机构地区:[1]宁夏大学食品与葡萄酒学院,银川750021

出  处:《中国粮油学报》2022年第12期67-75,共9页Journal of the Chinese Cereals and Oils Association

基  金:宁夏回族自治区重点研发计划(2020BFH03003)。

摘  要:采用高温-复合酶法改性脱脂小米糠膳食纤维(DF)并优化工艺;通过扫描电镜(SEM)、X-射线衍射(XRD)、傅里叶红外图谱(FT-IR)及吸附性能等分析改性膳食纤维的结构及功能性质。结果表明,高温-复合酶法改性小米糠膳食纤维的最佳工艺条件为:复合酶比例(木聚糖酶∶纤维素酶)为2∶1、复合酶质量分数2%、酶解温度50℃、酶解时间1.50 h,在此条件下改性后小米糠可溶性膳食纤维(SDF)得率达到(17.27±1.57)%;SEM表明改性后样品形态均发生改变,呈现多孔隙网络结构,毛细管吸附作用增强,XRD表明DF改性后纤维晶型保持不变,仍为纤维素Ⅰ型,结晶度增大,FT-IR显示改性后吸收峰的峰型、位置均未有明显改变;改性后葡萄糖、胆固醇的吸收能力分别增加23.05%和0.813%(pH 2)、3.195%(pH 7)且具有显著性差异,同时α-淀粉酶的抑制率增加了13.47%。

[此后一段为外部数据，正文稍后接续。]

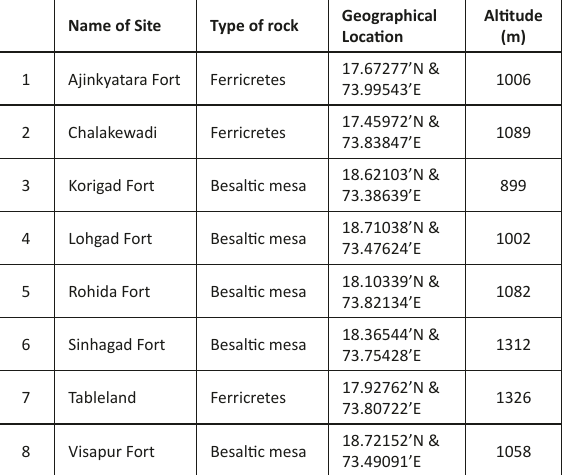
Table 1. Sites for present collection and from available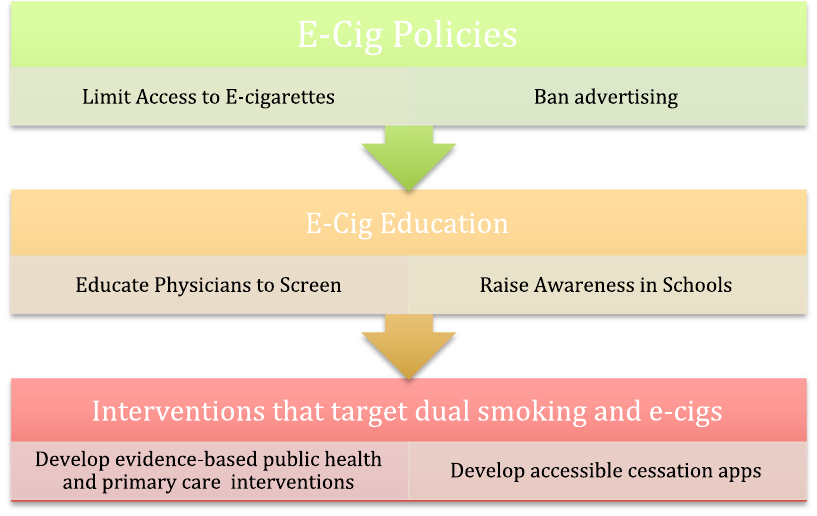
Fig. 6 A three-tiered approach to managing e-cigarette use in minors 126 . The following fi gure illustrates a three-tiered approach to managing e-cigarette use in minors, which includes policy changes, awareness, and prevention campaigns, and fi nally public health interventions that target existing teenage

In the present paper, high temperature-composite enzyme method was used to modify defatted millet bran dietary fiber(DF) and optimize the process;the structure and functional properties of the modified dietary fiber were analyzed by scanning electron microscopy(SEM), X-ray diffraction(XRD), Fourier infrared spectroscopy(FT-IR) and adsorption properties. The results revealed that the optimum conditions for the modification of dietary fiber from millet bran by high temperature-composite enzyme method were: the ratio of composite enzyme(xylanase∶cellulase) of 2∶1, the mass fraction of composite enzyme of 2%, the enzymatic digestion temperature of 50 ℃, and the enzymatic digestion time of 1.50 h. Under these conditions, the yield of soluble dietary fiber(SDF) from millet bran was(17.27±1.57)% after modification. XRD indicated that the crystalline shape of the fibers remained unchanged after DF modification, still cellulose type I, and the crystallinity increased, FT-IR indicated that the peak shape and position of the absorption peaks did not change significantly after modification;the absorption capacity of glucose and cholesterol increased by 23.05%, 0.813%(pH 2) and 3.195%(pH 7), respectively, after modification with significant differences, while the inhibition rate of α-amylase increased by 13.47%.